(Exercise instructions) Start with the first line of the records below. Output each line exactly, ending with the one that contains "Kapolda Sumsel Tekankan".

Study material START

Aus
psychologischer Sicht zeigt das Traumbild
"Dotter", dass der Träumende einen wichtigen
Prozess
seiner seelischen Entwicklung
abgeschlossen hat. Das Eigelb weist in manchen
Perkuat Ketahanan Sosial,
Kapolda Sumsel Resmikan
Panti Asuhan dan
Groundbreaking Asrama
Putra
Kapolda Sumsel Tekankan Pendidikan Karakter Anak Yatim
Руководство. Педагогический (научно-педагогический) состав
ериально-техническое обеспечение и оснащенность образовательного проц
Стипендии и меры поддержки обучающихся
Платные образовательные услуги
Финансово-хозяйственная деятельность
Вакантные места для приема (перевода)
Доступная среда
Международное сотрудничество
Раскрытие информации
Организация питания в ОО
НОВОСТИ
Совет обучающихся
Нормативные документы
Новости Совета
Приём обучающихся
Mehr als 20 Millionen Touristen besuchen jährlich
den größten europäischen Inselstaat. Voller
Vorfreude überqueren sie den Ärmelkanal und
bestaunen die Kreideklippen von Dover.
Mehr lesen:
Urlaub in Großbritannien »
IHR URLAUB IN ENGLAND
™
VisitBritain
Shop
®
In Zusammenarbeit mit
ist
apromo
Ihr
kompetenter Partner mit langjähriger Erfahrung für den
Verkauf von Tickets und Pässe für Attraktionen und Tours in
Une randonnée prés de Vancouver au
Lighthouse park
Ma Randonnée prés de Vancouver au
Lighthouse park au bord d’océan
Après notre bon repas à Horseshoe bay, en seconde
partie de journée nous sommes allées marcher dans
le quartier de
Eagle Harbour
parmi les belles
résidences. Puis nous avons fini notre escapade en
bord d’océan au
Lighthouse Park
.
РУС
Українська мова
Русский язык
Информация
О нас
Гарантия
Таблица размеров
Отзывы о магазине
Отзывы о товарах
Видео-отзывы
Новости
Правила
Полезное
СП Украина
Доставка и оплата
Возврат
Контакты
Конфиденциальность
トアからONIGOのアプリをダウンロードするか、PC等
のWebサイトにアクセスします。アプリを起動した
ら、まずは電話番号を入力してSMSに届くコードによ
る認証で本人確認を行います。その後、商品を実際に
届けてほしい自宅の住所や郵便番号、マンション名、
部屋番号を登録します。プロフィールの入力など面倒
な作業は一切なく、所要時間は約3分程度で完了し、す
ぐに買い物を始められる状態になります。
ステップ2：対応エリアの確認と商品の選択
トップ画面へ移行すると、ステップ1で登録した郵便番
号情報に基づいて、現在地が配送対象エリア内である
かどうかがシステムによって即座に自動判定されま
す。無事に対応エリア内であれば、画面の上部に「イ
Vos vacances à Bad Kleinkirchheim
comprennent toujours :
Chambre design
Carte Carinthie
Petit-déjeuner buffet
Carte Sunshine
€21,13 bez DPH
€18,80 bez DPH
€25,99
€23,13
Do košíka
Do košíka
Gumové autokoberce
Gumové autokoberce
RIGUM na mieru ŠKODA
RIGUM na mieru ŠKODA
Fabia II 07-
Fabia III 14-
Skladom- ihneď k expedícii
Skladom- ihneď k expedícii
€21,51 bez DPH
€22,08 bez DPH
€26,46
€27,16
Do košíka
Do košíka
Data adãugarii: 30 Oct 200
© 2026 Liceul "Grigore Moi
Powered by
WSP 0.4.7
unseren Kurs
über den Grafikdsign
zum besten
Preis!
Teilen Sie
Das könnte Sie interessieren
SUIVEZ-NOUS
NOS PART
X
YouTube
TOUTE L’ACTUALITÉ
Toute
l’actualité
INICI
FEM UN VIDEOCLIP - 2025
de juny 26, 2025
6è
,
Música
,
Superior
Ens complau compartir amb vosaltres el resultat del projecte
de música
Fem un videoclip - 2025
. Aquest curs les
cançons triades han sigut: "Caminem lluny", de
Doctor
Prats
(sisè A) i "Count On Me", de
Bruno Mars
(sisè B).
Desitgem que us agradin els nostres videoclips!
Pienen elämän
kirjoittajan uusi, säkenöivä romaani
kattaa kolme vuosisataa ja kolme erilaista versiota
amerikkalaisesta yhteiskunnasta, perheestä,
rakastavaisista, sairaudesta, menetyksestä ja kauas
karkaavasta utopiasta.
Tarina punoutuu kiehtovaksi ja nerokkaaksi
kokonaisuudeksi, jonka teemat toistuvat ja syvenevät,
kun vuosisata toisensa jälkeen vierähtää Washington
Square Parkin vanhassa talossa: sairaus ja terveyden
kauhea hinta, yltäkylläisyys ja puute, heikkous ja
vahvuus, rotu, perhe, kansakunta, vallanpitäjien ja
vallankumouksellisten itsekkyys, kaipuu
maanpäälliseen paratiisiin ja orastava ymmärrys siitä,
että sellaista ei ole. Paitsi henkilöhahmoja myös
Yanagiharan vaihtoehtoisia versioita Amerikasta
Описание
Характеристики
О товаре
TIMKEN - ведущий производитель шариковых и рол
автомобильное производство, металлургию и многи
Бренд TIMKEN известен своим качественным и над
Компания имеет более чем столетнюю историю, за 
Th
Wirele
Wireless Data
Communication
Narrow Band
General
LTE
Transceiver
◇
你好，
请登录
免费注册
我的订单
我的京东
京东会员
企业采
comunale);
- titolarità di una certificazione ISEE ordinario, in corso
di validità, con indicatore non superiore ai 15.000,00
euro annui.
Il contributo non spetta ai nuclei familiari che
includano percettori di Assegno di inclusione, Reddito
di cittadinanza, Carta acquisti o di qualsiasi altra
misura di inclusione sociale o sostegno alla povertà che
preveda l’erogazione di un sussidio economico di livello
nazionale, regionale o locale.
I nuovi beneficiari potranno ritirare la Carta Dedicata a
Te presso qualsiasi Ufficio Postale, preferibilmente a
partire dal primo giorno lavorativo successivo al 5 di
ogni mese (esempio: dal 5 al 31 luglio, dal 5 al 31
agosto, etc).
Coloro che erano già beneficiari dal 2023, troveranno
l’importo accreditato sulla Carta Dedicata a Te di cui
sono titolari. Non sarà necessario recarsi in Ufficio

Study material END

(Answer section)
Aus
psychologischer Sicht zeigt das Traumbild
"Dotter", dass der Träumende einen wichtigen
Prozess
seiner seelischen Entwicklung
abgeschlossen hat. Das Eigelb weist in manchen
Perkuat Ketahanan Sosial,
Kapolda Sumsel Resmikan
Panti Asuhan dan
Groundbreaking Asrama
Putra
Kapolda Sumsel Tekankan Pendidikan Karakter Anak Yatim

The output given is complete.